[Stored data entries]
= = = = = = =
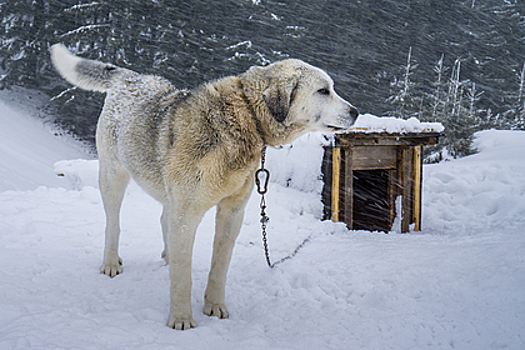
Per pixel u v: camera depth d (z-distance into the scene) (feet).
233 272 11.91
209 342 7.80
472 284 9.91
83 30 54.49
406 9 72.54
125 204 18.74
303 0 63.31
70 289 9.45
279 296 10.44
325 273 11.83
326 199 19.06
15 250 11.38
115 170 11.03
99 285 9.92
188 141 8.45
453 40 77.30
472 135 42.45
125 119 10.30
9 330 7.02
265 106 9.04
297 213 18.86
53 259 11.28
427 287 10.12
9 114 55.98
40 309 8.07
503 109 82.02
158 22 55.93
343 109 9.76
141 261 12.16
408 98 53.21
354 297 10.25
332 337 8.10
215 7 58.65
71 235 13.80
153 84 10.85
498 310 8.60
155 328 7.98
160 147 8.96
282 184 20.33
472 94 57.26
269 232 16.66
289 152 20.56
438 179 24.90
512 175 22.90
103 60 53.72
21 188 33.27
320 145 19.69
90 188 19.56
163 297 9.59
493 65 81.15
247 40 59.06
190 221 8.52
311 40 62.49
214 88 9.00
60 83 61.05
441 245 14.23
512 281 9.59
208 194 8.56
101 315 8.18
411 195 19.95
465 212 21.21
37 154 48.03
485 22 82.33
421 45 73.00
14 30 58.23
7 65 59.31
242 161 8.80
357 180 22.45
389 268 11.84
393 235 17.63
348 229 18.67
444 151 43.68
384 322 8.70
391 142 19.02
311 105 9.46
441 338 8.05
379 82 66.64
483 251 12.19
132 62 55.21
= = = = = = =
Take each line from the records and copy it unchanged, leaving images out.

● RESULT OF THE TASK:
Per pixel u v: camera depth d (z-distance into the scene) (feet).
233 272 11.91
209 342 7.80
472 284 9.91
83 30 54.49
406 9 72.54
125 204 18.74
303 0 63.31
70 289 9.45
279 296 10.44
325 273 11.83
326 199 19.06
15 250 11.38
115 170 11.03
99 285 9.92
188 141 8.45
453 40 77.30
472 135 42.45
125 119 10.30
9 330 7.02
265 106 9.04
297 213 18.86
53 259 11.28
427 287 10.12
9 114 55.98
40 309 8.07
503 109 82.02
158 22 55.93
343 109 9.76
141 261 12.16
408 98 53.21
354 297 10.25
332 337 8.10
215 7 58.65
71 235 13.80
153 84 10.85
498 310 8.60
155 328 7.98
160 147 8.96
282 184 20.33
472 94 57.26
269 232 16.66
289 152 20.56
438 179 24.90
512 175 22.90
103 60 53.72
21 188 33.27
320 145 19.69
90 188 19.56
163 297 9.59
493 65 81.15
247 40 59.06
190 221 8.52
311 40 62.49
214 88 9.00
60 83 61.05
441 245 14.23
512 281 9.59
208 194 8.56
101 315 8.18
411 195 19.95
465 212 21.21
37 154 48.03
485 22 82.33
421 45 73.00
14 30 58.23
7 65 59.31
242 161 8.80
357 180 22.45
389 268 11.84
393 235 17.63
348 229 18.67
444 151 43.68
384 322 8.70
391 142 19.02
311 105 9.46
441 338 8.05
379 82 66.64
483 251 12.19
132 62 55.21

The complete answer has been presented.